LAS VEGAS Morgans Hotel Group is warning investors that its Hard Rock Hotel & Casino Las Vegas is in danger of being foreclosed on, saying the property’s operating cash flow has been insufficient to cover debt service this year.
Morgans says that there have been some months where ownership had to use reserve funds to service debt on the 1,500-key resort just off the Las Vegas Strip. “Unless the market improves markedly, or the joint venture generates additional liquidity, there is a risk to MHG’s equity position and management agreement, which may be terminated by the lenders in the event of foreclosure or under certain other circumstances,” the company reports in its third quarter earnings statement.
Hard Rock is owned by Morgans and equity partner CDLJ Merchant Banking Partners.
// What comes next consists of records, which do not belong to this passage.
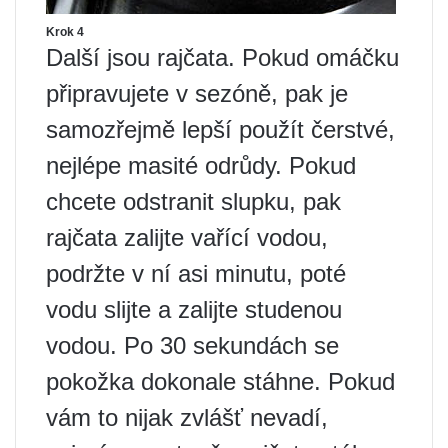
Krok 4
Další jsou rajčata. Pokud omáčku
připravujete v sezóně, pak je
samozřejmě lepší použít čerstvé,
nejlépe masité odrůdy. Pokud
chcete odstranit slupku, pak
rajčata zalijte vařící vodou,
podržte v ní asi minutu, poté
vodu slijte a zalijte studenou
vodou. Po 30 sekundách se
pokožka dokonale stáhne. Pokud
vám to nijak zvlášť nevadí,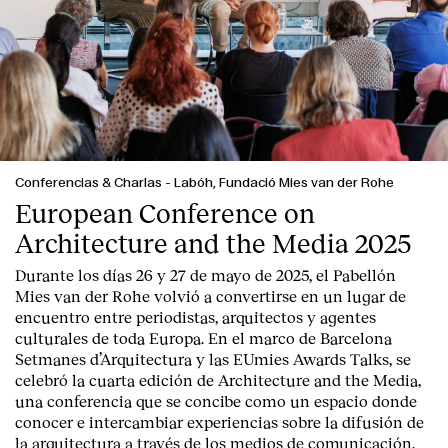
Contacto
Conferencias & Charlas
-
Labóh, Fundació Mies van der Rohe
European Conference on
Architecture and the Media 2025
Durante los días 26 y 27 de mayo de 2025, el Pabellón
Mies van der Rohe volvió a convertirse en un lugar de
encuentro entre periodistas, arquitectos y agentes
culturales de toda Europa. En el marco de Barcelona
Setmanes d’Arquitectura y las EUmies Awards Talks, se
celebró la cuarta edición de Architecture and the Media,
una conferencia que se concibe como un espacio donde
conocer e intercambiar experiencias sobre la difusión de
la arquitectura a través de los medios de comunicación.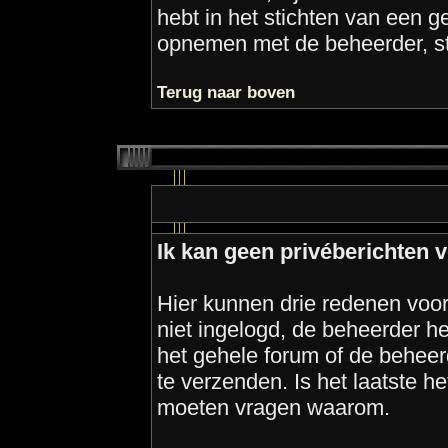
hebt in het stichten van een g
opnemen met de beheerder, st
Terug naar boven
Ik kan geen privéberichten 
Hier kunnen drie redenen voor z
niet ingelogd, de beheerder he
het gehele forum of de beheerd
te verzenden. Is het laatste h
moeten vragen waarom.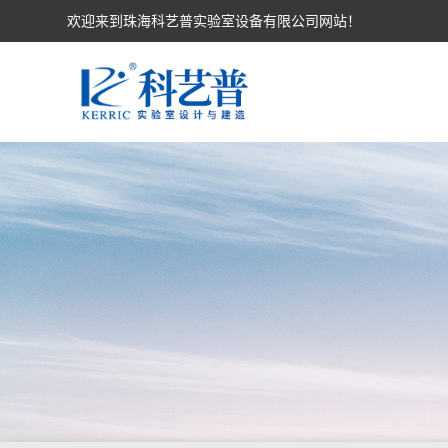
欢迎来到珠海科艺普实验室设备有限公司网站！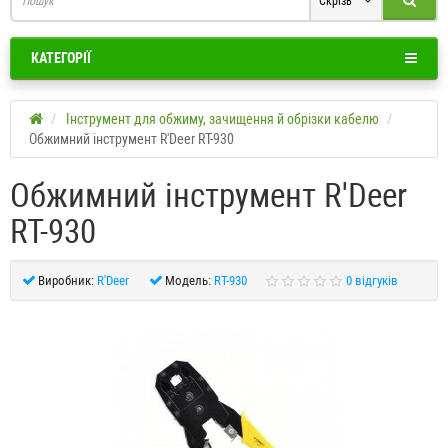
Скрізь
КАТЕГОРІЇ
Інструмент для обжиму, зачищення й обрізки кабелю
Обжимний інструмент R'Deer RT-930
Обжимний інструмент R'Deer
RT-930
Виробник:
R'Deer
Модель:
RT-930
0 відгуків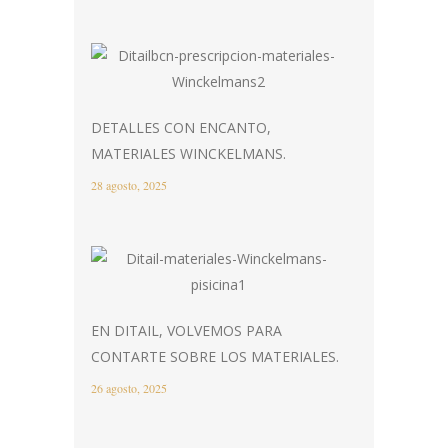
DETALLES CON ENCANTO,
MATERIALES WINCKELMANS.
28 agosto, 2025
EN DITAIL, VOLVEMOS PARA
CONTARTE SOBRE LOS MATERIALES.
26 agosto, 2025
Earlier this year, the property completed a US$750 million expansion.
Across the entirety of its portfolio, New York City-based Morgans reports a third quarter net loss of US$37.1 million, or US$1.30 a share, compared with a loss of US$27.8 million, or 92 cents per share, for the same period last year. RevPAR increased by 10% in the third quarter year over year, led by a 12.1% increase at its New York hotels and a 16.2% increase at its London hotels. ADR increased by 5.8% in constant dollars, accounting for more than half of the RevPAR increase.
“We delivered double-digit RevPAR growth for the third consecutive quarter, demonstrating once again our unique positioning and ability to outpace overall industry averages,” says Morgans CEO Fred Kleisner. “Our ability to quickly and effectively raise rates led to strong ADR increases, which accounted for a significant portion of our RevPAR growth in key markets, particularly New York and London. Disciplined cost management and positive operating leverage drove meaningful improvement in margins.
“We ended the third quarter in a stronger financial position, having completed several capital transactions that enhance our balance sheet and liquidity position. With the completion of the Hudson and Mondrian LA loan extensions, we have successfully extended or refinanced all significant near-term consolidated maturities. With these restructurings behind us, we are pursuing new opportunities to drive revenue and further improve our market positioning that we believe will drive long-term growth and shareholder value.”